Roche’s Tecentriq halts disease in squamous lung cancer

Roche’s cancer immunotherapy Tecentriq has produced strong results which could give it the lead in a key lung cancer indication.

The drug reduced the risk of disease worsening or death when combined with chemotherapy in people with an untreated form of advanced squamous lung cancer.

The Swiss pharma company said the Impower 131 study met its co-primary endpoint of progression free survival, and is waiting to see whether the other goal of overall survival (OS) has been met.

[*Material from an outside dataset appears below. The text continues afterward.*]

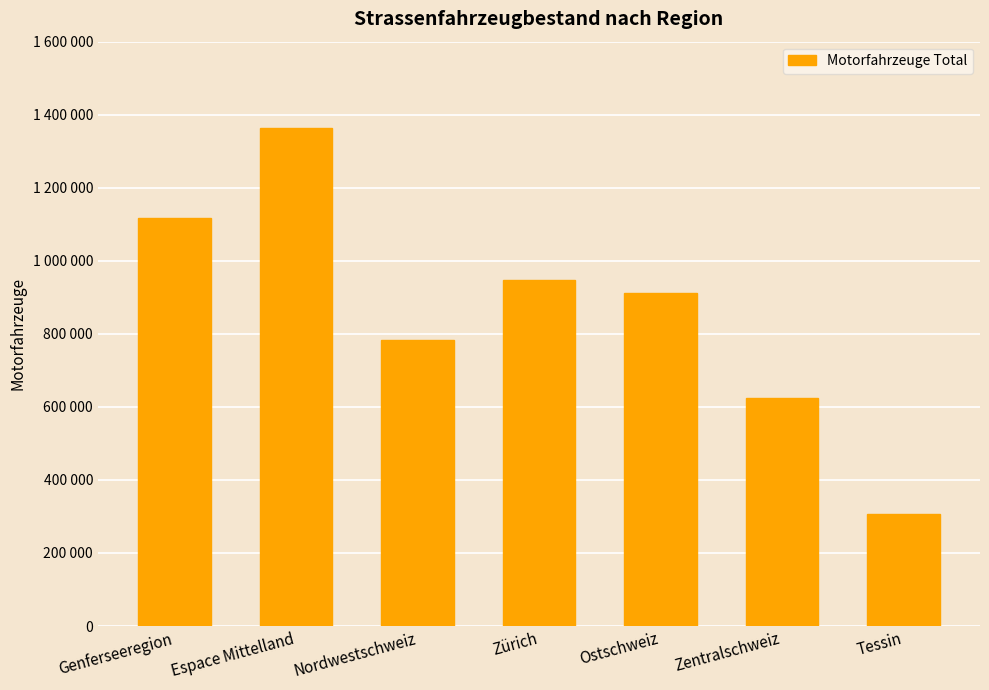

What is the average value?

864751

The 1,021 patient trial is comparing a combination of Tecentriq (atezolizumab) plus chemotherapy of carboplatin and Celgene’s Abraxane (nab-paclitaxel), with chemotherapy alone in first-line treatment of people with advanced squamous non-small cell lung cancer (NSCLC).

Findings are based on an interim analysis showing a statistically significant improvement in progression-free survival, although a statistically significant overall survival benefit was not observed and the study will continue as planned.

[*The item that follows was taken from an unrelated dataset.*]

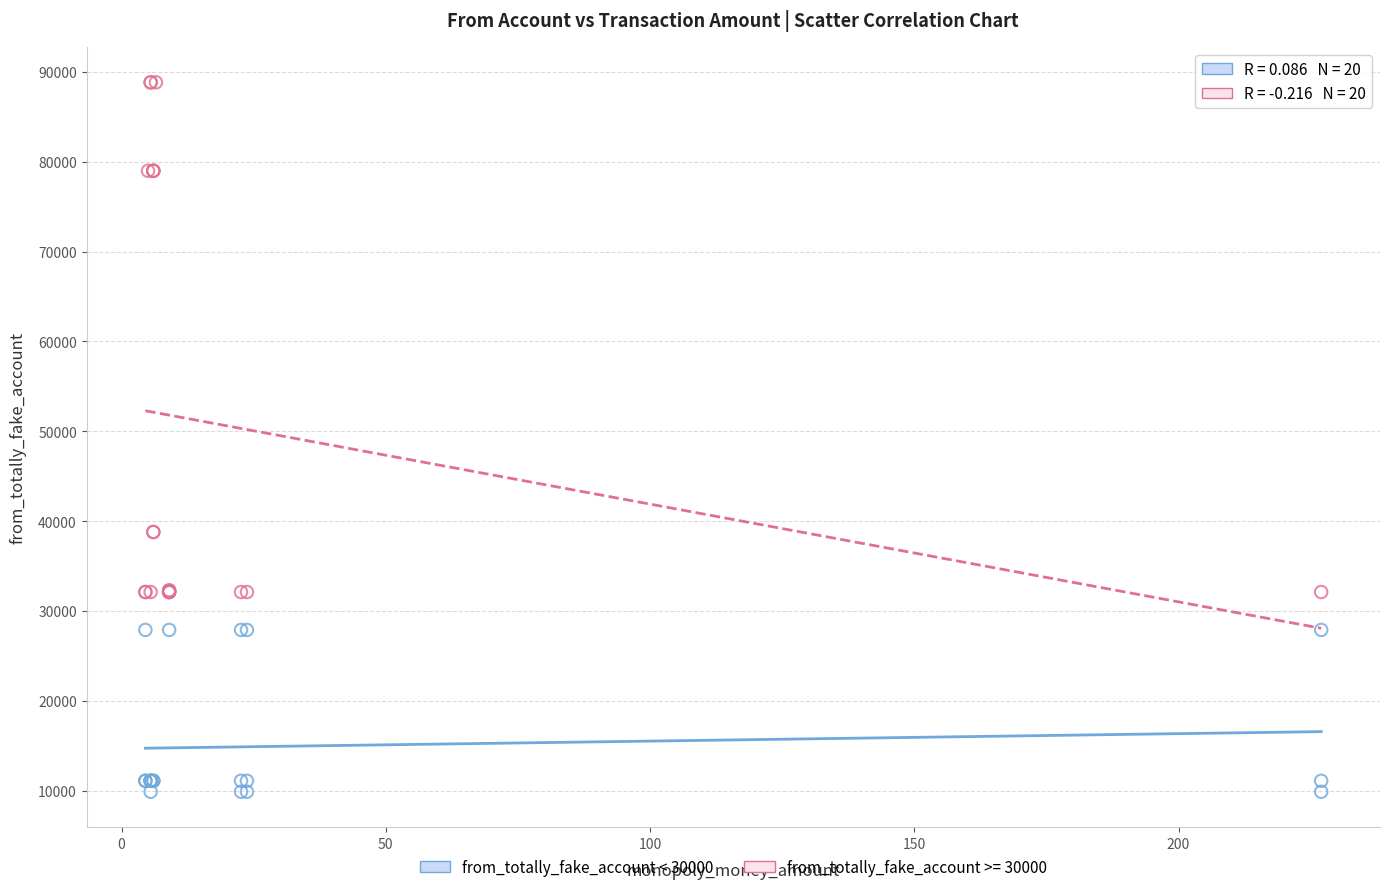

Which series reaches the minimum Y coordinate?

from_totally_fake_account < 30000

Nevertheless, the trial results are a boost for Tecentriq, which is chasing Merck & Co’s Keytruda, which is establishing a lead in lung cancer indications.  Meanwhile Bristol-Myers Squibb’s Opdivo (nivolumab) is also still in contention, while AZ is also carving out its own niche in NSCLC, the biggest prize in immunotherapy.

Arm B, of the trial, involving Tecentriq plus carboplatin and nab-paclitaxel) must demonstrate a statistically significant overall survival result versus arm C (carboplatin and nab-paclitaxel), before an analysis between Arm A (Tecentriq plus carboplatin and paclitaxel) and Arm C can be made for PFS and OS.

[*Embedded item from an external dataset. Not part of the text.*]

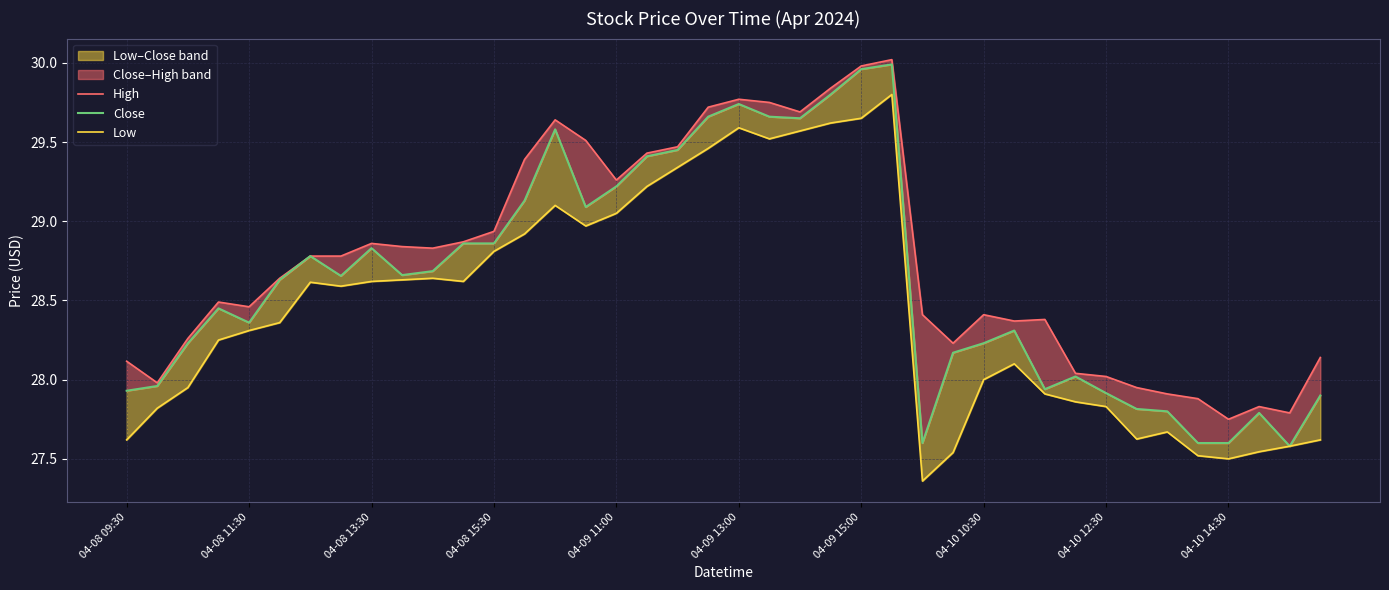

Rank the series by their maximum value, from lowest to highest.

Low, Close, High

Roche has eight phase 3 lung cancer studies underway testing Tecentriq alone or in combination with other medicines and five are expected to report this year.

First approved by the FDA in 2016 in bladder, sales of Tecentriq are mounting, generating around $511m in 2017, and since then it has been approved lung cancer and another bladder cancer use.

But like other immunotherapies there has been a shock failure, when a late-stage trial confirming its use in advanced metastatic urothelial cancer following failure of platinum-based chemotherapy missed its overall survival endpoint.

Roche’s Sandra Horning

Sandra Horning, Roche’s chief medical officer and head of global product development, said: “Squamous non-small cell lung cancer is difficult to treat and there have been limited new treatment options over the last few decades.”

“We will share the IMpower131 results with global health authorities and we look forward to seeing more mature overall survival data.”